Records from a collection =>
#####
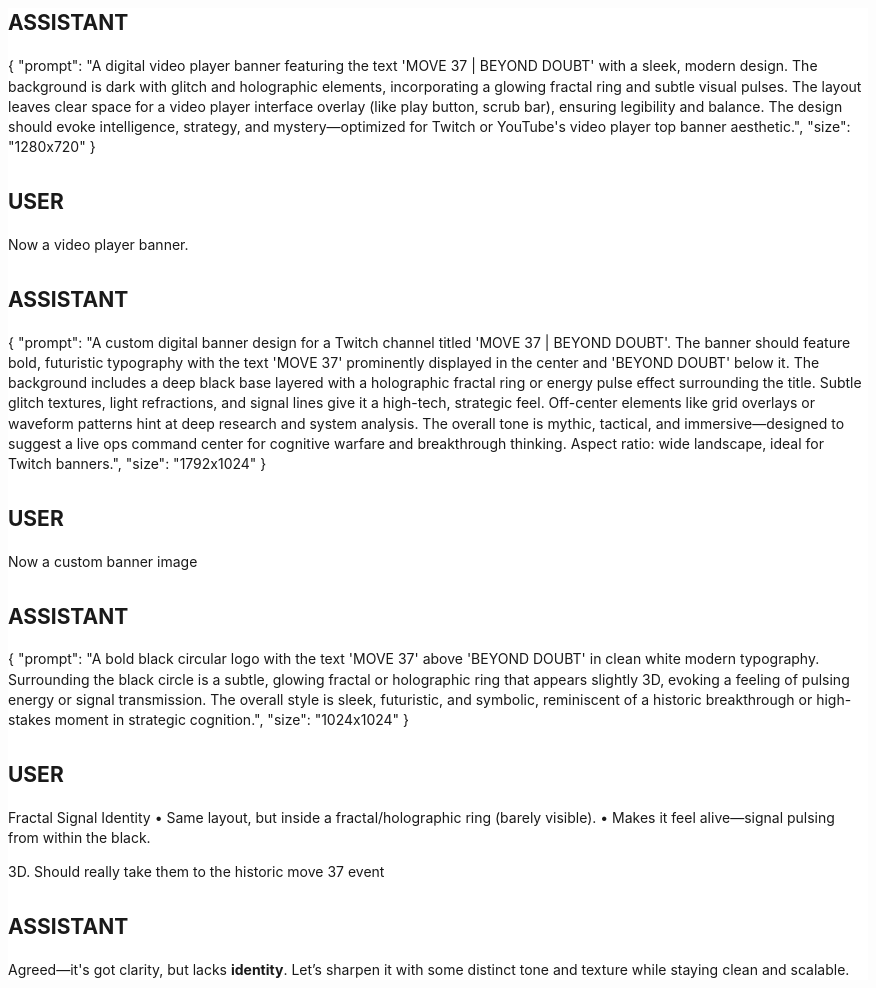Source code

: ## ASSISTANT
{
  "prompt": "A digital video player banner featuring the text 'MOVE 37 | BEYOND DOUBT' with a sleek, modern design. The background is dark with glitch and holographic elements, incorporating a glowing fractal ring and subtle visual pulses. The layout leaves clear space for a video player interface overlay (like play button, scrub bar), ensuring legibility and balance. The design should evoke intelligence, strategy, and mystery—optimized for Twitch or YouTube's video player top banner aesthetic.",
  "size": "1280x720"
}

## USER
 Now a video player banner. 

## ASSISTANT
{
  "prompt": "A custom digital banner design for a Twitch channel titled 'MOVE 37 | BEYOND DOUBT'. The banner should feature bold, futuristic typography with the text 'MOVE 37' prominently displayed in the center and 'BEYOND DOUBT' below it. The background includes a deep black base layered with a holographic fractal ring or energy pulse effect surrounding the title. Subtle glitch textures, light refractions, and signal lines give it a high-tech, strategic feel. Off-center elements like grid overlays or waveform patterns hint at deep research and system analysis. The overall tone is mythic, tactical, and immersive—designed to suggest a live ops command center for cognitive warfare and breakthrough thinking. Aspect ratio: wide landscape, ideal for Twitch banners.",
  "size": "1792x1024"
}

## USER
Now a custom banner image 

## ASSISTANT
{
  "prompt": "A bold black circular logo with the text 'MOVE 37' above 'BEYOND DOUBT' in clean white modern typography. Surrounding the black circle is a subtle, glowing fractal or holographic ring that appears slightly 3D, evoking a feeling of pulsing energy or signal transmission. The overall style is sleek, futuristic, and symbolic, reminiscent of a historic breakthrough or high-stakes moment in strategic cognition.",
  "size": "1024x1024"
}

## USER
Fractal Signal Identity
	•	Same layout, but inside a fractal/holographic ring (barely visible).
	•	Makes it feel alive—signal pulsing from within the black.

3D. Should really take them to the historic move 37 event 

## ASSISTANT
Agreed—it's got clarity, but lacks **identity**. Let’s sharpen it with some distinct tone and texture while staying clean and scalable.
#####
Required action => Please rewrite the lines above, changing every "BEYOND DOUBT" to "NO DOUBT" and keeping everything else the same. Leave the pictures out of your answer.

Finished exercise =>
Source code

: ## ASSISTANT
{
  "prompt": "A digital video player banner featuring the text 'MOVE 37 | NO DOUBT' with a sleek, modern design. The background is dark with glitch and holographic elements, incorporating a glowing fractal ring and subtle visual pulses. The layout leaves clear space for a video player interface overlay (like play button, scrub bar), ensuring legibility and balance. The design should evoke intelligence, strategy, and mystery—optimized for Twitch or YouTube's video player top banner aesthetic.",
  "size": "1280x720"
}

## USER
 Now a video player banner. 

## ASSISTANT
{
  "prompt": "A custom digital banner design for a Twitch channel titled 'MOVE 37 | NO DOUBT'. The banner should feature bold, futuristic typography with the text 'MOVE 37' prominently displayed in the center and 'NO DOUBT' below it. The background includes a deep black base layered with a holographic fractal ring or energy pulse effect surrounding the title. Subtle glitch textures, light refractions, and signal lines give it a high-tech, strategic feel. Off-center elements like grid overlays or waveform patterns hint at deep research and system analysis. The overall tone is mythic, tactical, and immersive—designed to suggest a live ops command center for cognitive warfare and breakthrough thinking. Aspect ratio: wide landscape, ideal for Twitch banners.",
  "size": "1792x1024"
}

## USER
Now a custom banner image 

## ASSISTANT
{
  "prompt": "A bold black circular logo with the text 'MOVE 37' above 'NO DOUBT' in clean white modern typography. Surrounding the black circle is a subtle, glowing fractal or holographic ring that appears slightly 3D, evoking a feeling of pulsing energy or signal transmission. The overall style is sleek, futuristic, and symbolic, reminiscent of a historic breakthrough or high-stakes moment in strategic cognition.",
  "size": "1024x1024"
}

## USER
Fractal Signal Identity
	•	Same layout, but inside a fractal/holographic ring (barely visible).
	•	Makes it feel alive—signal pulsing from within the black.

3D. Should really take them to the historic move 37 event 

## ASSISTANT
Agreed—it's got clarity, but lacks **identity**. Let’s sharpen it with some distinct tone and texture while staying clean and scalable.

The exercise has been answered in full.